=== Document extract ===

Trump Takes Step Backward Against Diversity, African Americans lose
In the first trump administration, the neurosurgeon Ben Carson was the only African American in the president’s cabinet, serving as secretary of the vast department of Housing and Urban Development (HUD).
Once again, while African Americans will be prominent entertainers at the trump inaugural, trump has appointed just one African American, former professional football player Scott Turner, to sit on his new cabinet and once again it will be as HUD secretary.
During the campaign, trump called for an end to programs that African Americans and other minorities under the diversity, equity and inclusion guidelines. He also has backed efforts in various states to limit public education from teaching about critical race theory, a theory that systemic racism undermines the nation’s legal, social and educational programs.
It is impossible to guess why trump believes Blacks can be HUD secretaries but are not qualified for other equally critical cabinet posts. But it is clear that providing affordable housing is not a trump priority.

===

→ Problem statement: Rewrite the article above on Trump and diversity from "During the campaign, trump" up to and including "and educational programs.", putting "election" in place of "campaign".

=== Provided material ===

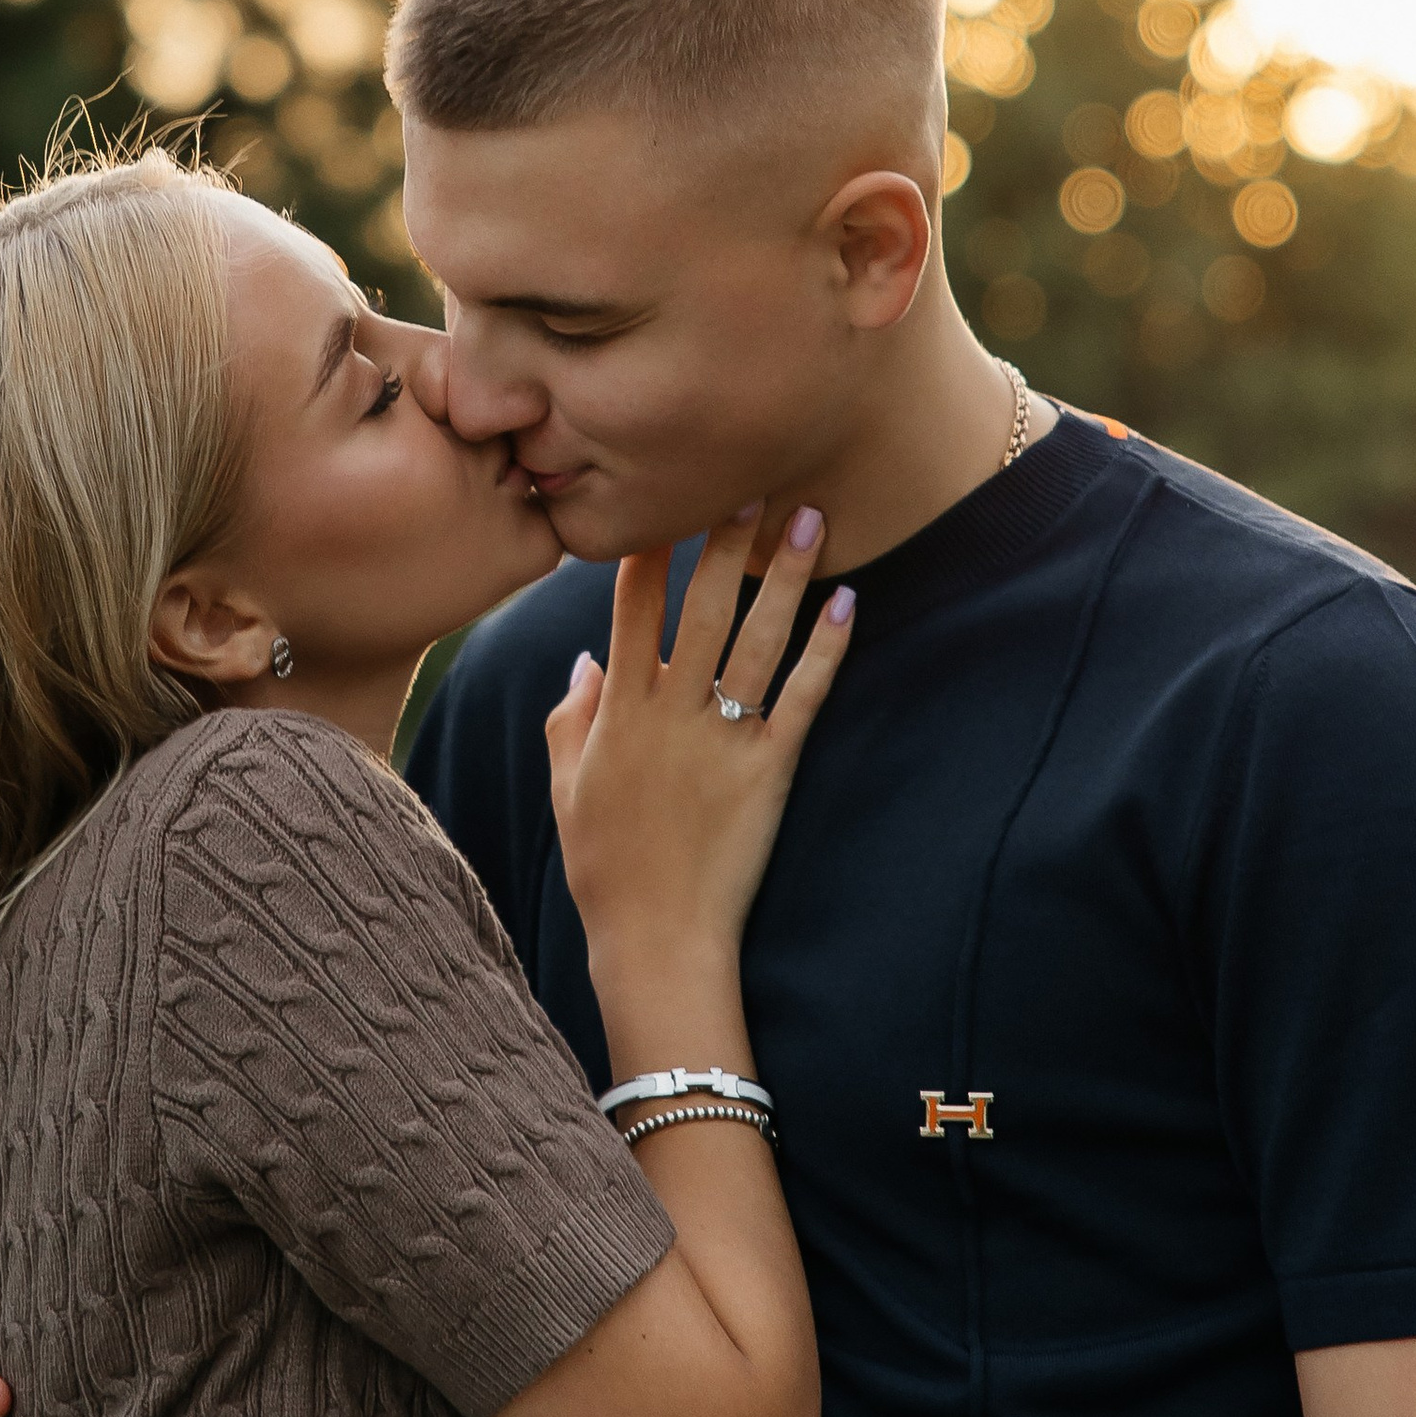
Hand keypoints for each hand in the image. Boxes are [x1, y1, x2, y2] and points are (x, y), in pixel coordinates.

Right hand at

===

→ Solved problem:
During the election, trump called for an end to programs that African Americans and other minorities under the diversity, equity and inclusion guidelines. He also has backed efforts in various states to limit public education from teaching about critical race theory, a theory that systemic racism undermines the nation’s legal, social and educational programs.